What about those men who feel desperately strongly about gender roles, and swapping over into the feminine role? Philosopher Andrea Long Chu, author of the recent book Females (she’s not), writes (elsewhere) about the desire for the female role, and about having no real interest in abolishing gender or gender roles. While her honesty is unusual, and appreciated, it’s clear that the desires of a small number of men do not justify the non-liberation of half the population of the world. It’s good for women to not be socialised into narrow and constraining gender roles (and actually, it’s good for men, too). We should abolish gender roles, and be left with nothing but sex. The cost of liberation for a large number of people is the frustrated desire of a small number of people. So be it.
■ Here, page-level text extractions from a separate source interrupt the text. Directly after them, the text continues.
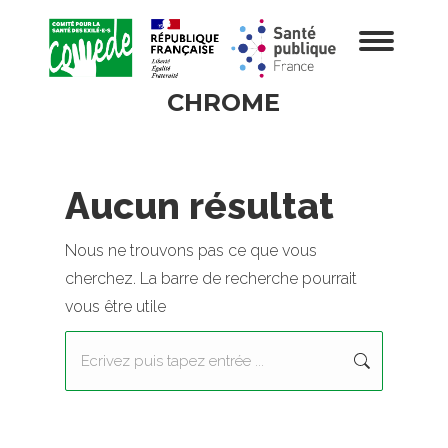
CHROME
Aucun résultat
Nous ne trouvons pas ce que vous
cherchez. La barre de recherche pourrait
vous être utile
Recherche
: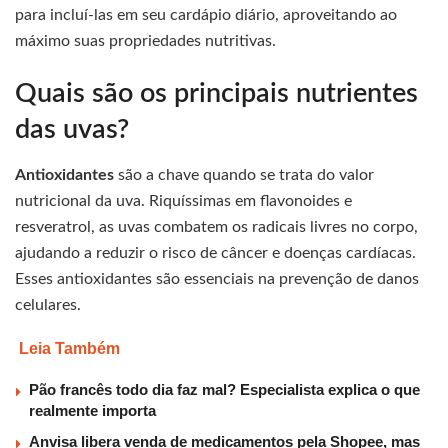
para incluí-las em seu cardápio diário, aproveitando ao
máximo suas propriedades nutritivas.
Quais são os principais nutrientes
das uvas?
Antioxidantes
são a chave quando se trata do valor
nutricional da uva. Riquíssimas em flavonoides e
resveratrol, as uvas combatem os radicais livres no corpo,
ajudando a reduzir o risco de câncer e doenças cardíacas.
Esses antioxidantes são essenciais na prevenção de danos
celulares.
Leia Também
Pão francês todo dia faz mal? Especialista explica o que
realmente importa
Anvisa libera venda de medicamentos pela Shopee, mas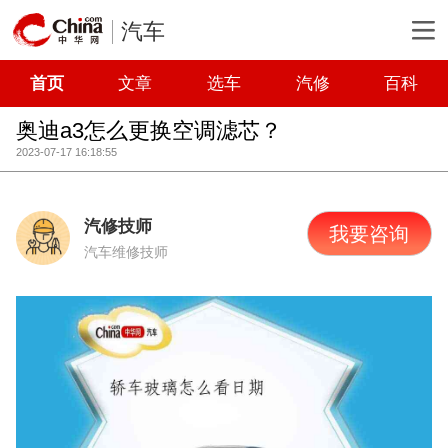
汽车
首页
文章
选车
汽修
百科
奥迪a3怎么更换空调滤芯？
2023-07-17 16:18:55
汽修技师
我要咨询
汽车维修技师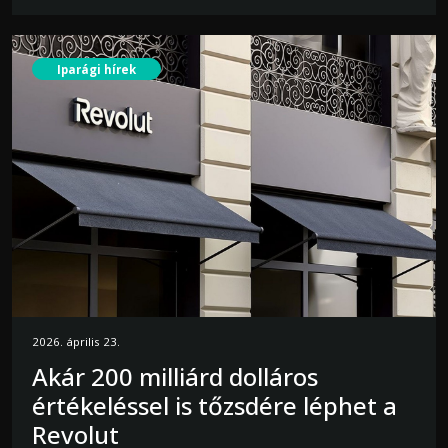
Iparági hírek
2026. április 23.
Akár 200 milliárd dolláros
értékeléssel is tőzsdére léphet a
Revolut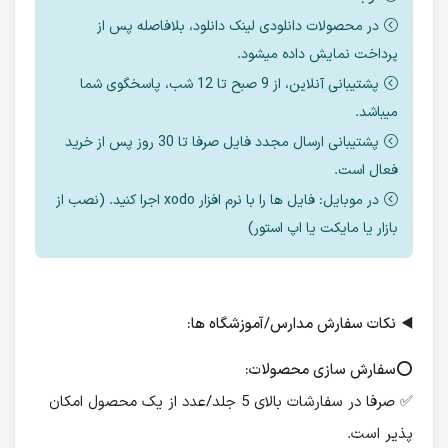
در محصولات دانلودی لینک دانلود، بلافاصله پس از
پرداخت نمایش داده میشود.
پشتیبانی آنلاین، از 9 صبح تا 12 شب، پاسخگوی شما
میباشد.
پشتیبانی ارسال مجدد فایل صرفا تا 30 روز پس از خرید
فعال است.
در موبایل: فایل ها را با نرم افزار xodo اجرا کنید. (نصب از
بازار یا مایکت یا اپ استور)
◀️
نکات سفارش مدارس/آموزشگاه ها:
⭕️
سفارش سازی محصولات:
✅ صرفا در سفارشات بالای 5 جلد/عدد از یک محصول امکان
پذیر است.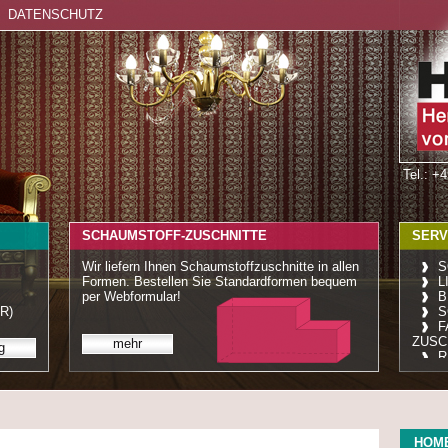
DATENSCHUTZ
Tel.: +
SCHAUMSTOFF-ZUSCHNITTE
SERV
Wir liefern Ihnen Schaumstoffzuschnitte in allen
S
Formen. Bestellen Sie Standardformen bequem
L
per Webformular!
B
R)
S
F
ZUSC
mehr
g
R
HOM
On this alternative, there is no difference between being a woman and being female. Feminism is for female people, also known as women. The law should protect female people until such a time as it doesn’t need to, because there are no significant differences in outcome between female people and male people. We need data about female people in order to track this difference, and know when the difference has disappeared. Language like ‘pregnant people’ and ‘menstruators’ and ‘people who have experienced sexual assault’ is ridiculous, performing a kind of #alllivesmatter on feminism. It obscures the fact that more than half of all people, the male ones, won’t have these experiences.
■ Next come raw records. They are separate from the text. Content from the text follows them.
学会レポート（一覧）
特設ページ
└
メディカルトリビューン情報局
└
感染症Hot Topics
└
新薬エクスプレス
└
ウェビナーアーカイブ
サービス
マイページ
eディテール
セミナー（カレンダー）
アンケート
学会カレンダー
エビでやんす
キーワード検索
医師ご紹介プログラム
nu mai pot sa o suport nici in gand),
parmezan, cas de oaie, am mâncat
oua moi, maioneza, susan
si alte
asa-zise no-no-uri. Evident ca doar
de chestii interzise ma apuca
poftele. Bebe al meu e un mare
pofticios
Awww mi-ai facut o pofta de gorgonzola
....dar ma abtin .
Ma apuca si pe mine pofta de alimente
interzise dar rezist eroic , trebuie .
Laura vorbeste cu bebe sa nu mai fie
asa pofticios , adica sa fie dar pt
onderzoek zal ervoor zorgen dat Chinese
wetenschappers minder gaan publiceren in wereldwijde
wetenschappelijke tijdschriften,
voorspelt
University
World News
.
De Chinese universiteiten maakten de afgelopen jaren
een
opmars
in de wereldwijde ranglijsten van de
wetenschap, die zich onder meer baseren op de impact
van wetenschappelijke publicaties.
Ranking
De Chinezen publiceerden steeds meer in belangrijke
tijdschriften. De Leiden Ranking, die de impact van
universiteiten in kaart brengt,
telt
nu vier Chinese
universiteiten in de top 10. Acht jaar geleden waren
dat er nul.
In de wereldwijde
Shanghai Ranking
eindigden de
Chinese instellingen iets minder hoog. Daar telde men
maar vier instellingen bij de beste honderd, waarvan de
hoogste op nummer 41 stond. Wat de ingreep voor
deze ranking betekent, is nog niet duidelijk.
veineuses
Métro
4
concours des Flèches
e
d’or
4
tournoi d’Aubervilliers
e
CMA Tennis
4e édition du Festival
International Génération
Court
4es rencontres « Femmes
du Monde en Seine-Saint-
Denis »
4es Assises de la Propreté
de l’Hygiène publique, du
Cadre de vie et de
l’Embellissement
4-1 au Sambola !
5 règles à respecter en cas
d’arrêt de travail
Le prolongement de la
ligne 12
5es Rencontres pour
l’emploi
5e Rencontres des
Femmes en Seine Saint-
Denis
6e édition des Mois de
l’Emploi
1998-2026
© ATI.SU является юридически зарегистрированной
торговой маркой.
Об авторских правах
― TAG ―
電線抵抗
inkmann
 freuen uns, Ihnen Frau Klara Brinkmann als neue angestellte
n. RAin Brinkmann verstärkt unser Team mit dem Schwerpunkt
III. Woman: adult human female

In conclusion. I hope you agree that when we consider these two moves side by side, it’s clear which one is better. Woman is not a soul independent of a body, and it’s not a nature that makes you fit for one social role rather than another. We don’t need to merely tweak those social roles so that they’re a bit more equal and there’s a bit more freedom about which one you end up in. We shouldn’t allow ourselves to slip from woman as a gender term, and gender as the social meaning of sex, to a social meaning entirely divorced from sex. Feminists worked hard to articulate the social meaning of sex so that they could show that it had been imposed upon women, rather than being an essential part of women’s natures. We don’t make the world better by continuing to impose those meanings and just opening the imposition up to some men. We need to continue to mitigate women’s historical exclusion and marginalisation, which means keeping sex-based provisions and protections in place, while working toward a future in which we no longer need them.